Renger was in het seizoen 2019/2020 nog assistent-trainer van JOS Watergraafsmeer, maar besloot bij OSV op eigen benen te willen staan. Hoewel zijn ploeg de drie bekerwedstrijden verloor en ook in drie van de vier competitieduels onderuit ging, behoudt het bestuur vertrouwen in hem. “Uiteindelijk hebben we door de coronacrisis maar tien weken met elkaar samengewerkt: zes weken in de voorbereiding en vier weken in de competitie”, vertelt Renger, die eveneens hoorde dat Joop Hollander, Johan Klein en Mo Lazaar bij zijn technische staf blijven. “Over die tien weken overheerst bovenal tevredenheid. We hebben dan wel veel verloren, maar we merkten dat we in de loop van de weken écht stappen zetten en beter gingen spelen. Ik ben dan ook zeer blij met de verlenging. Volgend seizoen gaan we vol energie met elkaar door.”

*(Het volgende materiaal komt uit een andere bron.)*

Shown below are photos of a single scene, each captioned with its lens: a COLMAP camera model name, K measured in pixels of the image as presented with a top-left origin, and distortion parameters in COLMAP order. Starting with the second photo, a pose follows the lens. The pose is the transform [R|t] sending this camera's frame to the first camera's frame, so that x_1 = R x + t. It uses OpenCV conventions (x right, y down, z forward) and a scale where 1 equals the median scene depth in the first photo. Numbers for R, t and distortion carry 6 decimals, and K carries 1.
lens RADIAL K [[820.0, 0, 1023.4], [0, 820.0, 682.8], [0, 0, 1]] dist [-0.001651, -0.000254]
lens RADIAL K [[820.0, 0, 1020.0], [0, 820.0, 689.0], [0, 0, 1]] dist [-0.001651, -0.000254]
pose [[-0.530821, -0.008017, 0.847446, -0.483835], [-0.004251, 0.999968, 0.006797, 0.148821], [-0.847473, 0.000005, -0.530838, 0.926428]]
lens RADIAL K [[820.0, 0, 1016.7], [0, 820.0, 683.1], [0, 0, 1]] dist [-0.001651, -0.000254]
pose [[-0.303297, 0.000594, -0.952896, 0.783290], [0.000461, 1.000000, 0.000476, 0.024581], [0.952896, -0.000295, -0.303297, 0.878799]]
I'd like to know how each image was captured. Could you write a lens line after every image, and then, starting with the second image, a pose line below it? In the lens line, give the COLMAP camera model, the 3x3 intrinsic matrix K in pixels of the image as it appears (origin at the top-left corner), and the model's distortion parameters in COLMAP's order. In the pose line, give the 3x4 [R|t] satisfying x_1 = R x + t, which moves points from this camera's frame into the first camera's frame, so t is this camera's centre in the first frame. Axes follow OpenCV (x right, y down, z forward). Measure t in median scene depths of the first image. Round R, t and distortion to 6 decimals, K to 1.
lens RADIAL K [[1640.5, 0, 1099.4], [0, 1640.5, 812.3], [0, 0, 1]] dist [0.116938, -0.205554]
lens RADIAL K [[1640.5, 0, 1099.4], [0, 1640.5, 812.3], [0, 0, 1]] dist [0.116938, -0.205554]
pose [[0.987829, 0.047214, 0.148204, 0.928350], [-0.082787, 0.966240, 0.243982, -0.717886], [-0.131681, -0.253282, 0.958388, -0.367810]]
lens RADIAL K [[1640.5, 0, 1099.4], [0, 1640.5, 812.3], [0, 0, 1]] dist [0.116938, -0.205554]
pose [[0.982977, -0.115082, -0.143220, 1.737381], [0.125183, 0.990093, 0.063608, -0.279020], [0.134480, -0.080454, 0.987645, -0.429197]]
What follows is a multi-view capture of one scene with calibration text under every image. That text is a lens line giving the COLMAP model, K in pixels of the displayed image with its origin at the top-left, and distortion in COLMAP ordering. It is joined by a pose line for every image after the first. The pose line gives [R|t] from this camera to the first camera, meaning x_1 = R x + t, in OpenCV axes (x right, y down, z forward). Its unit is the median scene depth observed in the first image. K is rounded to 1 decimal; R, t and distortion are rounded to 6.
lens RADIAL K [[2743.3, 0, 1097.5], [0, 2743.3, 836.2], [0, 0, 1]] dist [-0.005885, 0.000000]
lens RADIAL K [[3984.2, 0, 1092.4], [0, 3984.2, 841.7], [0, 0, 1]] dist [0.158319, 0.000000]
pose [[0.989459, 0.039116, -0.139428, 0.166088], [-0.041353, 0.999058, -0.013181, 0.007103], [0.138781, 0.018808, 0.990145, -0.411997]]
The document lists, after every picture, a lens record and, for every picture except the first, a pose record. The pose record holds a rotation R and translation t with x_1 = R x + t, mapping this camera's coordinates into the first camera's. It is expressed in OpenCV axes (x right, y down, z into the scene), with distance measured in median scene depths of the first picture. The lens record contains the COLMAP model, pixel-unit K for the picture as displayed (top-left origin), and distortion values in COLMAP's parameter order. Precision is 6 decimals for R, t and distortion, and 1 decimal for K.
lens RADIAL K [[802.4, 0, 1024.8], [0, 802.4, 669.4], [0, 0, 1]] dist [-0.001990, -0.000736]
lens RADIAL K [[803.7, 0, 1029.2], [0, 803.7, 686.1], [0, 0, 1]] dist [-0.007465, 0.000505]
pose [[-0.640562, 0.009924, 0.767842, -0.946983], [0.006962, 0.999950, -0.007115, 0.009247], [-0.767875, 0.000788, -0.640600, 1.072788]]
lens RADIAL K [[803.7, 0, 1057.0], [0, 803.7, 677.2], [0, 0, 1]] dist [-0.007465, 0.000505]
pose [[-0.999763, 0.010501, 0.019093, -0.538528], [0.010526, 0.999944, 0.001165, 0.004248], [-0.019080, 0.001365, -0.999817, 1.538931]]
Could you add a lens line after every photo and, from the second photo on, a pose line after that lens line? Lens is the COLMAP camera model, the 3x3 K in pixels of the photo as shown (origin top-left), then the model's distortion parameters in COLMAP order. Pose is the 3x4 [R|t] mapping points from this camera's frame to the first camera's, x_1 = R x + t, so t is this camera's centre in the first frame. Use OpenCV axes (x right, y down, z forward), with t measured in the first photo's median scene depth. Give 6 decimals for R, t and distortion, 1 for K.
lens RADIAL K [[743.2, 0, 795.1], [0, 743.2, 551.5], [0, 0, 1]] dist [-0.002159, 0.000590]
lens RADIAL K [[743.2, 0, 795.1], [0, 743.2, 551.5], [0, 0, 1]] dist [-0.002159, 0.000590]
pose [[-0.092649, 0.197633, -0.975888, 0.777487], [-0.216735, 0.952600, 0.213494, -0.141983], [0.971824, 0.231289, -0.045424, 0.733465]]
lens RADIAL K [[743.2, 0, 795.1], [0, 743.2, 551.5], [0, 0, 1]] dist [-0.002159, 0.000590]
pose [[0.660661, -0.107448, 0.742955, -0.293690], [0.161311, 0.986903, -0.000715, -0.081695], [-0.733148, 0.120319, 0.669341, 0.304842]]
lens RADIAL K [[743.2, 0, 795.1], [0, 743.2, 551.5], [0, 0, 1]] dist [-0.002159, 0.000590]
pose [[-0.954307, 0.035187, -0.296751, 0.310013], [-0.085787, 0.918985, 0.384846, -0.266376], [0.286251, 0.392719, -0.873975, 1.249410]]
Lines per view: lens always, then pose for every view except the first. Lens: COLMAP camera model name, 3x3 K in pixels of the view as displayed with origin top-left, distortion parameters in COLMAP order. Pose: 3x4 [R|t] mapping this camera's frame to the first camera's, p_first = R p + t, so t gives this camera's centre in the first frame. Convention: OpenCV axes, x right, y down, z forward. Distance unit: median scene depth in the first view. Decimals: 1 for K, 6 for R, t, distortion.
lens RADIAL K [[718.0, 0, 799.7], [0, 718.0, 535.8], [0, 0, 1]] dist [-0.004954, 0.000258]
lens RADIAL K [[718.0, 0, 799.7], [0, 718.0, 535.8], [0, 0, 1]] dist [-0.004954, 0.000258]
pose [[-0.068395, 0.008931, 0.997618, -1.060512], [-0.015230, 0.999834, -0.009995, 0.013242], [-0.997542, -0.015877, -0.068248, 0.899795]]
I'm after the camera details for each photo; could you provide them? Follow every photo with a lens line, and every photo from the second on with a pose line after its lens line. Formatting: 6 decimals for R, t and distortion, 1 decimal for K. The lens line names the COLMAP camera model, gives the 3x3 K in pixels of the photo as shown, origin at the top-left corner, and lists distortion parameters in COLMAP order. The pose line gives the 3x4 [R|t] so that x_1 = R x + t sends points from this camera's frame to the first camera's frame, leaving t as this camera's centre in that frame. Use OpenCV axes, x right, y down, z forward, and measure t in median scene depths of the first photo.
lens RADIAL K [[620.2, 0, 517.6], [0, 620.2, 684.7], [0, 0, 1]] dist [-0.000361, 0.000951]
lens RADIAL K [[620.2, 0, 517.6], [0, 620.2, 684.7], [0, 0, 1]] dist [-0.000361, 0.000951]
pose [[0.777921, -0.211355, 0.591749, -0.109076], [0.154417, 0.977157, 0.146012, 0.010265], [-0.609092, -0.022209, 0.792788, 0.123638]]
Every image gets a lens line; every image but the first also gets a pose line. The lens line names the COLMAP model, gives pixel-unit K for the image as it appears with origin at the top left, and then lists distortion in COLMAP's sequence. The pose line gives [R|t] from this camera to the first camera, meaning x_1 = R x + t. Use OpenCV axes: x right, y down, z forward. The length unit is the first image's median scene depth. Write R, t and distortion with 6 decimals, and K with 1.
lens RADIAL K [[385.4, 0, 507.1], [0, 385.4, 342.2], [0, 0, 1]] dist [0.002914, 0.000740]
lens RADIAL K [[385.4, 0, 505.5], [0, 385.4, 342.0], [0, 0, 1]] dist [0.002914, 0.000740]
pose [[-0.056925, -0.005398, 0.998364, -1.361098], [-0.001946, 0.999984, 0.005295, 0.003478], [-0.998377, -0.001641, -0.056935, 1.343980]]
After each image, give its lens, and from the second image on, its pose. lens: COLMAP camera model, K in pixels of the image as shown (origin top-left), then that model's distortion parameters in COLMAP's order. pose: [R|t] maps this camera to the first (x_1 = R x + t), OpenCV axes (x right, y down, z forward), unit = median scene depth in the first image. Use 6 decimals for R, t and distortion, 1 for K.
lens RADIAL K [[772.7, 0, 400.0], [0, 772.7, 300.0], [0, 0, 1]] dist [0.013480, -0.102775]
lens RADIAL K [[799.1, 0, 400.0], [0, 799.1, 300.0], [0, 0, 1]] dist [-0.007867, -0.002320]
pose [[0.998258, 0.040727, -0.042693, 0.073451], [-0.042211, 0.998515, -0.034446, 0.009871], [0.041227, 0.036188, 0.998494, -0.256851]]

Tijdens de seizoenstart creëerde het elftal van Renger tientallen kansen, maar verzuimden het steevast om op voorsprong te komen. OSV sloot het bekertoernooi daarom af met negen tegengoals en geen doelpunten voor, terwijl het ook in de eerste twee competitiewedstrijden geen treffer maakte. Tijdens de twee wedstrijden voor de coronastop veranderde dat: OSV won met 2-0 van EDO en ging met 3-1 onderuit tegen Purmersteijn. “Aangezien ik weet dat ik hier volgend seizoen nog ben, gaan we rustig kijken naar mogelijke versterkingen. Maar ik wil vooral benadrukken dat we over een sterke, leuke en leergierige selectie beschikken, waar ik nu al zeer blij mee ben.” Ondertussen kreeg Renger ook al wat mee van de gezelligheid bij de club. “Dat mocht natuurlijk nog geen naam hebben, want door de coronacrisis hield iedereen anderhalve meter afstand. Maar ik zag toch al voorzichtig hoe gezellig de club is. Ook dát is belangrijk bij OSV.”